(DATA IN THIS EXERCISE)
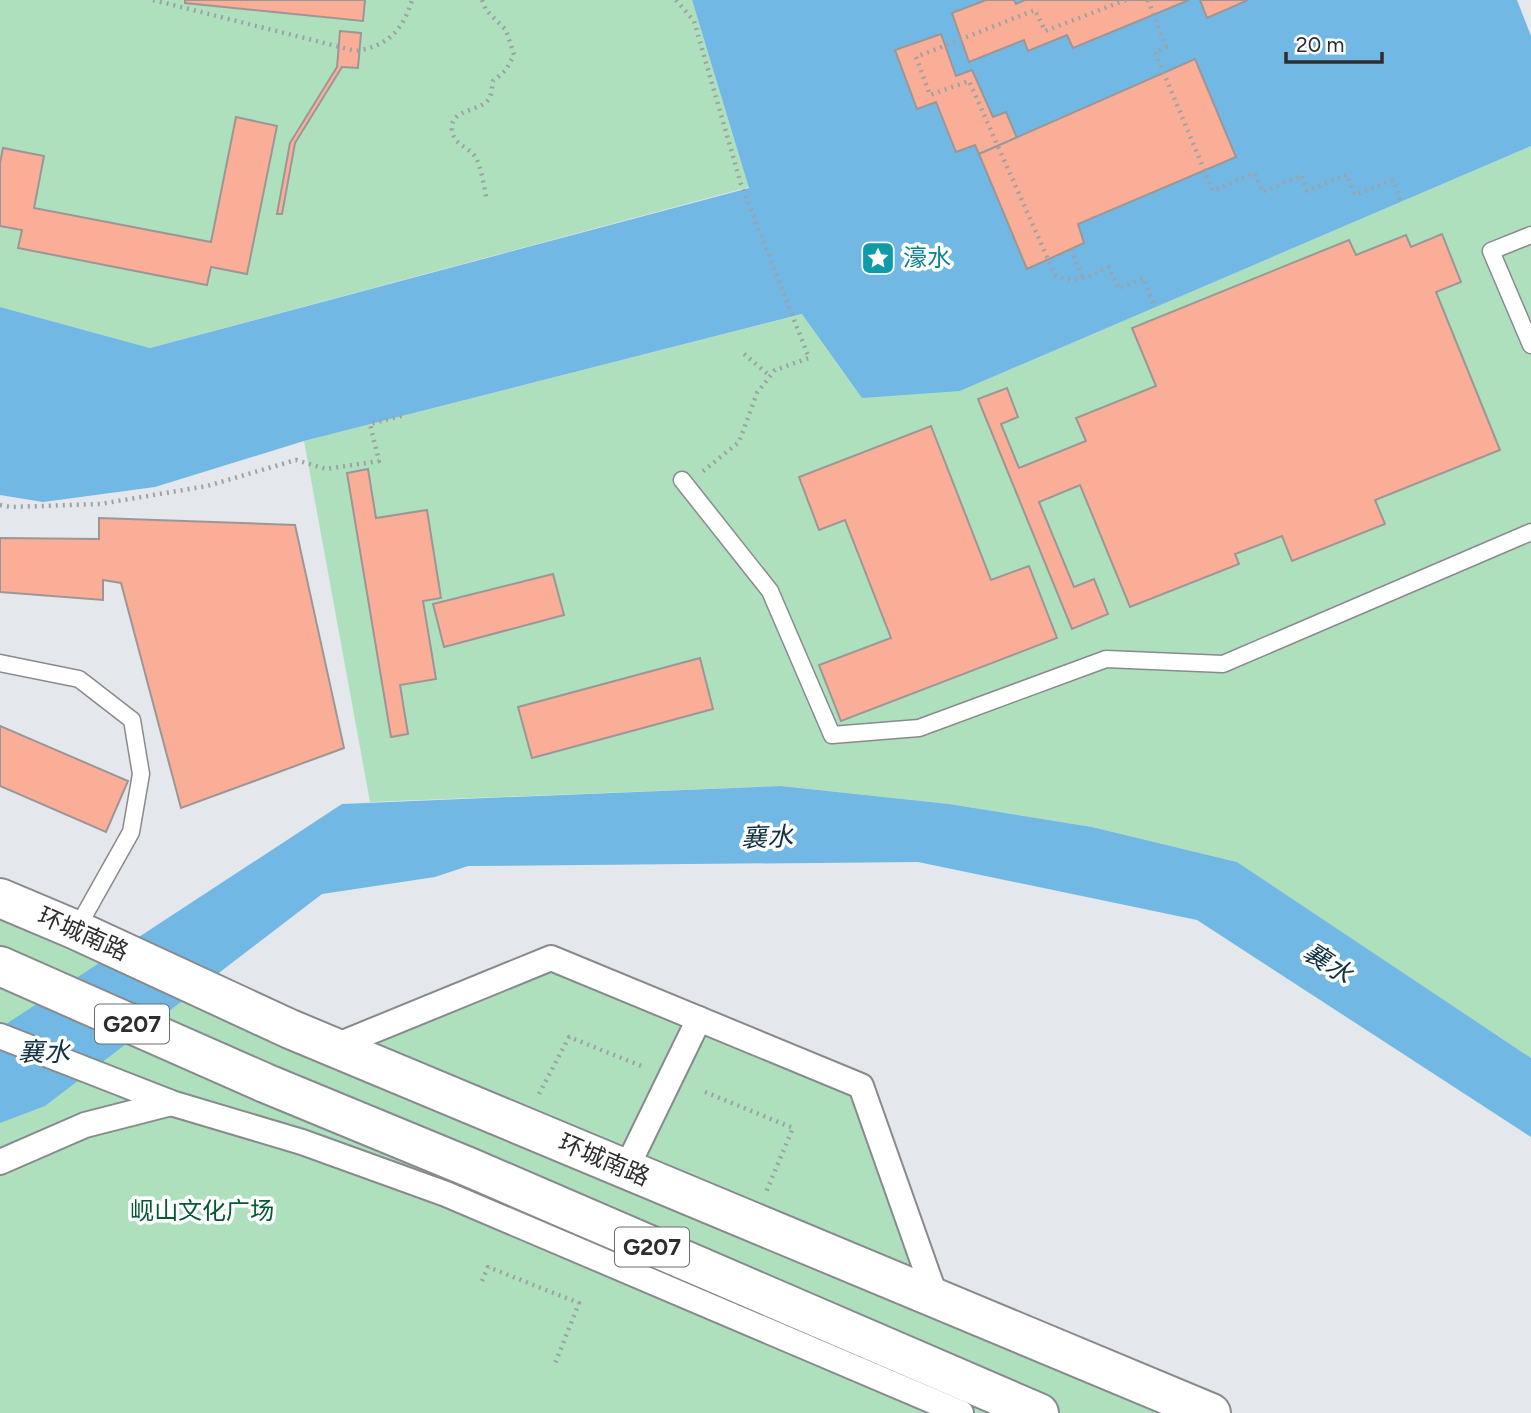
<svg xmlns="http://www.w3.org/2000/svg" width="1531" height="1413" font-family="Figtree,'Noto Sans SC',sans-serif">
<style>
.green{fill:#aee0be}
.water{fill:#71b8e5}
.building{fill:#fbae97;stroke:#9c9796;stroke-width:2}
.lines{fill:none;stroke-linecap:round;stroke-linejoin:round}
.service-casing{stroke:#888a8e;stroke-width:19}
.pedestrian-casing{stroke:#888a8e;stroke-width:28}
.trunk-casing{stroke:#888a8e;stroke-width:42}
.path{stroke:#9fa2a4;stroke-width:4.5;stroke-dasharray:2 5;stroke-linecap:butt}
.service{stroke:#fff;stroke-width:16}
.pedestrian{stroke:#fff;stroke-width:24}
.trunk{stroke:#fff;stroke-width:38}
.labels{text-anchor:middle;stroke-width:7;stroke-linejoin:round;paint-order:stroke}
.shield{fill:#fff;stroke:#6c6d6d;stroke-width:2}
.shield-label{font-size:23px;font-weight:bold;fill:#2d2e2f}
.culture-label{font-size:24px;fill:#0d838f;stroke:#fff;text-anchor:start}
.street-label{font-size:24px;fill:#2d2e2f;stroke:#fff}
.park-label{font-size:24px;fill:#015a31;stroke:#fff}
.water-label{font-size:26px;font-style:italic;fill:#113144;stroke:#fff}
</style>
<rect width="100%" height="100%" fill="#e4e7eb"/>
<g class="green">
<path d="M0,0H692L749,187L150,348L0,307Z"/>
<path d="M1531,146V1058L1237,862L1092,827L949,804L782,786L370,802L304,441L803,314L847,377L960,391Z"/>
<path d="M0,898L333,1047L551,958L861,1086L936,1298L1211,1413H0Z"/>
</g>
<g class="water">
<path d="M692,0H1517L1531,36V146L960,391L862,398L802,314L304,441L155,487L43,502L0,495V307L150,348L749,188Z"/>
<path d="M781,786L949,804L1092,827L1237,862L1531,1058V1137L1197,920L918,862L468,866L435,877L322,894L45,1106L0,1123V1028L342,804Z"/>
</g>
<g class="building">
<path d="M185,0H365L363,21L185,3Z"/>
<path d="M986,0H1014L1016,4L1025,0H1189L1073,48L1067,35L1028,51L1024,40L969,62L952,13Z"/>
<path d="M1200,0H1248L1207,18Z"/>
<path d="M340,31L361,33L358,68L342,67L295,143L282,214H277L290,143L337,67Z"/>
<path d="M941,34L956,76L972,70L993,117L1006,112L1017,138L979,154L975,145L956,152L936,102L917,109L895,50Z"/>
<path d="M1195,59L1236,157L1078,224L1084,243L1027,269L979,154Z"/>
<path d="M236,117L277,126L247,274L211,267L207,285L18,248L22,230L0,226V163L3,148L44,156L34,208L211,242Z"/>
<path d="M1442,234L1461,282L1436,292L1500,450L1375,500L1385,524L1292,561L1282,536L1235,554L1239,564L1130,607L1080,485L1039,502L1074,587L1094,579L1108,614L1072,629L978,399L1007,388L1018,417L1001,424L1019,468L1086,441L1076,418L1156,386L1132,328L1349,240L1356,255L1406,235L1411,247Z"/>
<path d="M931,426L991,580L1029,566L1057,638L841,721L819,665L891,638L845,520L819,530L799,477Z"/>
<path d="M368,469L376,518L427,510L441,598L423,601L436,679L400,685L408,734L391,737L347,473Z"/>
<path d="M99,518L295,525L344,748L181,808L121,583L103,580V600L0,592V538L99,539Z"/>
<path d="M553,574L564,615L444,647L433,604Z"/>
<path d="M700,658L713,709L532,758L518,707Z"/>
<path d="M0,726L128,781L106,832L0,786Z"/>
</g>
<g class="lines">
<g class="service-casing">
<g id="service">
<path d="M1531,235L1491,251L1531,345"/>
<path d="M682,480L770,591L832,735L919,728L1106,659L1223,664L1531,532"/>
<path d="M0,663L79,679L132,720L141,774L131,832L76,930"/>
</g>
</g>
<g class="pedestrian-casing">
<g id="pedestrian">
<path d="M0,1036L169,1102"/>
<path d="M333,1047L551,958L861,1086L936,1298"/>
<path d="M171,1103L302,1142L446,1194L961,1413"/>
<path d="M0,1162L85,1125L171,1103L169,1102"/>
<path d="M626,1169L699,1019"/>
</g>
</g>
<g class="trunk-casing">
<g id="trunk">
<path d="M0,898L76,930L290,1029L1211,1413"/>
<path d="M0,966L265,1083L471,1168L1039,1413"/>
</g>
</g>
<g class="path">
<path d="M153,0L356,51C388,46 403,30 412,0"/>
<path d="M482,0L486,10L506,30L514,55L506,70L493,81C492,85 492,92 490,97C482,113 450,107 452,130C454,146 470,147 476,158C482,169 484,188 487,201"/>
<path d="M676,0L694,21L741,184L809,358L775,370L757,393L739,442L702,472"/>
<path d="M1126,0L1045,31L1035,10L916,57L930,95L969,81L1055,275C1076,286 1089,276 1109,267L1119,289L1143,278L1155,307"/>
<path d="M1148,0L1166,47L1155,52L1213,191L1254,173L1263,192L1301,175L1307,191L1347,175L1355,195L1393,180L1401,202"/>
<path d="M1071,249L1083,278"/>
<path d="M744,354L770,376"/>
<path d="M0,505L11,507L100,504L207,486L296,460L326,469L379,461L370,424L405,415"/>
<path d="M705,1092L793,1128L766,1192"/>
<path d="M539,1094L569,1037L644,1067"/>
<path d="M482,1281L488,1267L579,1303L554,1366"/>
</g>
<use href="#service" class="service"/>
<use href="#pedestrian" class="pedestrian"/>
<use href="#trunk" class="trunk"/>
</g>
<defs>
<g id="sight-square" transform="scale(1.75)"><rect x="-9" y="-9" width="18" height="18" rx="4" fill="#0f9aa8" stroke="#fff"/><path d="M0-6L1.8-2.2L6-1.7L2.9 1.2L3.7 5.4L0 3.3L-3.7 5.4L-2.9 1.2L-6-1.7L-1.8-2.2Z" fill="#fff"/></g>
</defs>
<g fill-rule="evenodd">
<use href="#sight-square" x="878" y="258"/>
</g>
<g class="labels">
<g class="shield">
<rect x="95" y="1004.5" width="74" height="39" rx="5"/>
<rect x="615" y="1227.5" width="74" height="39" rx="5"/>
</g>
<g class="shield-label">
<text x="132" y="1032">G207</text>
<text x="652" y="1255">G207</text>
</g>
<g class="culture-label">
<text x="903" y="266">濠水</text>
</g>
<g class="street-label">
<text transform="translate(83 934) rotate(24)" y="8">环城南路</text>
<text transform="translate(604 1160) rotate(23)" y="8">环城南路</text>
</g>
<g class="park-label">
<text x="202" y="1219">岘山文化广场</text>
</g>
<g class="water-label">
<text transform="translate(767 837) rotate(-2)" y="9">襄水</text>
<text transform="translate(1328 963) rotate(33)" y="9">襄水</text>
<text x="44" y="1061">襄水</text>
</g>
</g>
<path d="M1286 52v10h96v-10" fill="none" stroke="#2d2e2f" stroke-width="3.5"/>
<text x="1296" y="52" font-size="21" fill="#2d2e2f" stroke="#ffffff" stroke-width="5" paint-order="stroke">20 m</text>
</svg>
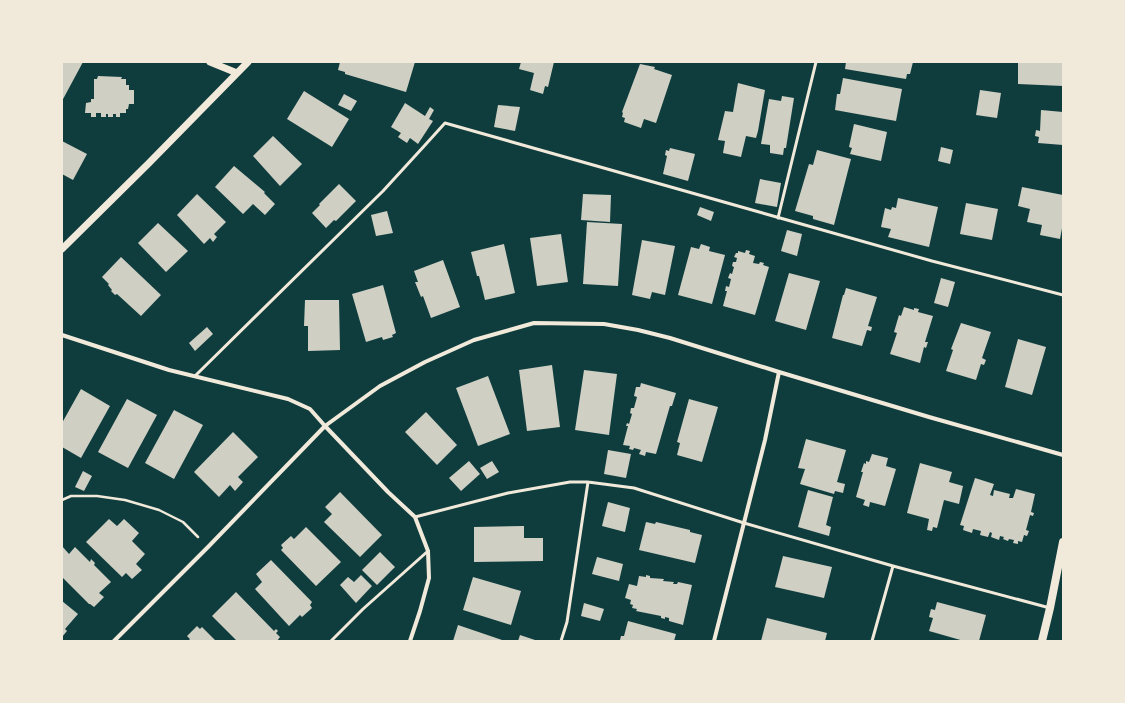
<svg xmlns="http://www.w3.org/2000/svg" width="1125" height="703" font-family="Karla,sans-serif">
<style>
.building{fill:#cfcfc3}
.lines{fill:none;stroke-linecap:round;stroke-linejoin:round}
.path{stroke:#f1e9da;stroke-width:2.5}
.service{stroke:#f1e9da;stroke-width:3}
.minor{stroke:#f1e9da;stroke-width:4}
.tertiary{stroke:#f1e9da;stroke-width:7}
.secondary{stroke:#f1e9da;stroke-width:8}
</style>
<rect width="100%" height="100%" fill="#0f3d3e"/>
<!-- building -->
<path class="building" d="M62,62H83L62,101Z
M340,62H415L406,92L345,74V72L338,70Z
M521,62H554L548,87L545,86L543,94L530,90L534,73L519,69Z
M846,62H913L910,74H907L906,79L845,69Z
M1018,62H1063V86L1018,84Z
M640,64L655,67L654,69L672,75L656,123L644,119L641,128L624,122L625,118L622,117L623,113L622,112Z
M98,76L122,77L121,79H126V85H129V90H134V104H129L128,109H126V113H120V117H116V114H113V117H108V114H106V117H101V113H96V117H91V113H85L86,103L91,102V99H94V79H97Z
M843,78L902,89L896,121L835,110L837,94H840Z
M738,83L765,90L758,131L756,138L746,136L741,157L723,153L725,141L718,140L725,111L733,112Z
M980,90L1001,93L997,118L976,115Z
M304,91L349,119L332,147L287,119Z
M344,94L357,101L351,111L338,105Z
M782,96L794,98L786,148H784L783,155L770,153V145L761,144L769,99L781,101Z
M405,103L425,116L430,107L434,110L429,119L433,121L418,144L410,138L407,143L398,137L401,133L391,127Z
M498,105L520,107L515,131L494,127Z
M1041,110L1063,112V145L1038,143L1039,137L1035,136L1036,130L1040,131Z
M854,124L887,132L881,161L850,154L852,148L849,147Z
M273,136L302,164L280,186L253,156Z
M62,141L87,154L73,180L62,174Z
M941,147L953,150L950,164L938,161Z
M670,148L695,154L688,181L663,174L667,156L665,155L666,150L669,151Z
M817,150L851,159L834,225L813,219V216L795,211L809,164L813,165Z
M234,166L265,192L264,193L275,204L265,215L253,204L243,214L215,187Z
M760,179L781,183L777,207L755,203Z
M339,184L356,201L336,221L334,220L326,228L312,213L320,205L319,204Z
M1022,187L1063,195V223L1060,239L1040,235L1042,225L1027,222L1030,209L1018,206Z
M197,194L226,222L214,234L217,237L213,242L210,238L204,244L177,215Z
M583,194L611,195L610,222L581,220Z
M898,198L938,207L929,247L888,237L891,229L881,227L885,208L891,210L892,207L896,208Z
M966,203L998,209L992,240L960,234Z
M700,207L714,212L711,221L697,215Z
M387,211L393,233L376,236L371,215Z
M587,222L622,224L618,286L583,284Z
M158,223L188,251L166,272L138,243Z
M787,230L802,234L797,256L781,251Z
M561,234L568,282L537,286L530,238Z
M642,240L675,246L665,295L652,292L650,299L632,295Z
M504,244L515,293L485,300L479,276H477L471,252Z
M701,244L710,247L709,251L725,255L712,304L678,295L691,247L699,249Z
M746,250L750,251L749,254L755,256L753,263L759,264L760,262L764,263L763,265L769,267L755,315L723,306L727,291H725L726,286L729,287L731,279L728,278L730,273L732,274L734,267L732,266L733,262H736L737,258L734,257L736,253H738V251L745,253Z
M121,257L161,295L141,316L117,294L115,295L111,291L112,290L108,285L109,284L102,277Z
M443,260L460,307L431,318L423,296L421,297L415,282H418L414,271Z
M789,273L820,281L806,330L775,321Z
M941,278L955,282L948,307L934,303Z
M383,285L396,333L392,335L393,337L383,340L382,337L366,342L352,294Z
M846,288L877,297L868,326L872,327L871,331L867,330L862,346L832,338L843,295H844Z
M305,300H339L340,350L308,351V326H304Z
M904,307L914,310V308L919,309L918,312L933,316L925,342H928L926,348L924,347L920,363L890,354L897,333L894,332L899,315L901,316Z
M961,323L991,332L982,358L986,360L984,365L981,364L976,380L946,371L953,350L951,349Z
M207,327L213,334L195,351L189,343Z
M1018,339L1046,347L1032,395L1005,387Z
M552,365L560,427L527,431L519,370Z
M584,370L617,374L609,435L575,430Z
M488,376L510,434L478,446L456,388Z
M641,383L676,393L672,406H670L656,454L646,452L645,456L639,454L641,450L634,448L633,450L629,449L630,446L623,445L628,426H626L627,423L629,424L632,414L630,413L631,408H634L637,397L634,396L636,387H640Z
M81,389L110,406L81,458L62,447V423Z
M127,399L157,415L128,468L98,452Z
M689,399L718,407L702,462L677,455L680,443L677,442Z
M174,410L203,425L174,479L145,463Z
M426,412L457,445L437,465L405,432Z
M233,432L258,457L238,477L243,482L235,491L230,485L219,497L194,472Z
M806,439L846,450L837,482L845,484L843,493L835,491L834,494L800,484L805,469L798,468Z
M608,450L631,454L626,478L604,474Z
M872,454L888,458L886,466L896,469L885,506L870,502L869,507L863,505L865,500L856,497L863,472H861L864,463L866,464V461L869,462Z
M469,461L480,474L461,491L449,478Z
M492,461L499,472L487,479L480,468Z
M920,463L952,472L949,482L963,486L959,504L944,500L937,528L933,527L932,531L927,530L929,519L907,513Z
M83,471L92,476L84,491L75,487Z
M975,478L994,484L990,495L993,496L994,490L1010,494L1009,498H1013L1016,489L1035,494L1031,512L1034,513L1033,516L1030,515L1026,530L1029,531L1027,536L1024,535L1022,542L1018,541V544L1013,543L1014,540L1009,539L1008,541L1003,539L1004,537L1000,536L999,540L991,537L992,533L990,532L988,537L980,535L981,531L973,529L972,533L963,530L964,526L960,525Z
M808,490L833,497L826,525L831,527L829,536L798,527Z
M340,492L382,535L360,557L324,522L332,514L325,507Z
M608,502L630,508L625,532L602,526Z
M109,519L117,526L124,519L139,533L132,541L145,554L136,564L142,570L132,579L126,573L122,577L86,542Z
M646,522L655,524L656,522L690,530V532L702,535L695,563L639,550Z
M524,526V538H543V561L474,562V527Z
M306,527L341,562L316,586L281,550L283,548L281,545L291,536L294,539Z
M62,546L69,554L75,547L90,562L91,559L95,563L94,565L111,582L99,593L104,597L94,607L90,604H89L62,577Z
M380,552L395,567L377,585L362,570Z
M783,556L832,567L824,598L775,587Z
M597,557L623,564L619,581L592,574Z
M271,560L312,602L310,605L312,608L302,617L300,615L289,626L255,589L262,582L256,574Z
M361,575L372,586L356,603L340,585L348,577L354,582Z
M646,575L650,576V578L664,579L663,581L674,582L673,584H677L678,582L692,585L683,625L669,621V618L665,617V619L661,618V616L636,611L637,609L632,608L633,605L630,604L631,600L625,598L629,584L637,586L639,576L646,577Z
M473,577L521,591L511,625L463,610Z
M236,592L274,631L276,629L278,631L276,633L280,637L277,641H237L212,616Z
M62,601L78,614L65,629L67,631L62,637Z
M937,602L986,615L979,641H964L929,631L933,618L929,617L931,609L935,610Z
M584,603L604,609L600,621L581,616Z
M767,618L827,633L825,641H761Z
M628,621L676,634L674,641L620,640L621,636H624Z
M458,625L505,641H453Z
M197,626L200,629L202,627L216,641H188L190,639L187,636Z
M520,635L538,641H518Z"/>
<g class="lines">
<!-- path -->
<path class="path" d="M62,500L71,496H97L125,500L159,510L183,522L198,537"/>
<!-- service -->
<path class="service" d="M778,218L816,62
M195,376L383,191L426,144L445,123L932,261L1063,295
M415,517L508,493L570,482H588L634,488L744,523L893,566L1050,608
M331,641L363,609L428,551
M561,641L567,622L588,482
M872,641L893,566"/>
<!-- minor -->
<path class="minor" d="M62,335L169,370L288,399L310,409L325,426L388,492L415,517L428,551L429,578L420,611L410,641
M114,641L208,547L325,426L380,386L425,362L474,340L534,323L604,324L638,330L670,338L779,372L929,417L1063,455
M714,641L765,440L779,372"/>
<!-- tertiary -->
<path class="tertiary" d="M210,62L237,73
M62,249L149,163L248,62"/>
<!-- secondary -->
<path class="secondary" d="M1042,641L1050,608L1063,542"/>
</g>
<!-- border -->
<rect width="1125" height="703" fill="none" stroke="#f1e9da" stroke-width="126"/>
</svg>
(End DATA IN THIS EXERCISE)
The answer is each line in which the word "href" occurs, copied from the material above.

● SOLUTION
<use href="#service" class="service"/>
<use href="#pedestrian" class="pedestrian"/>
<use href="#trunk" class="trunk"/>
<use href="#sight-square" x="878" y="258"/>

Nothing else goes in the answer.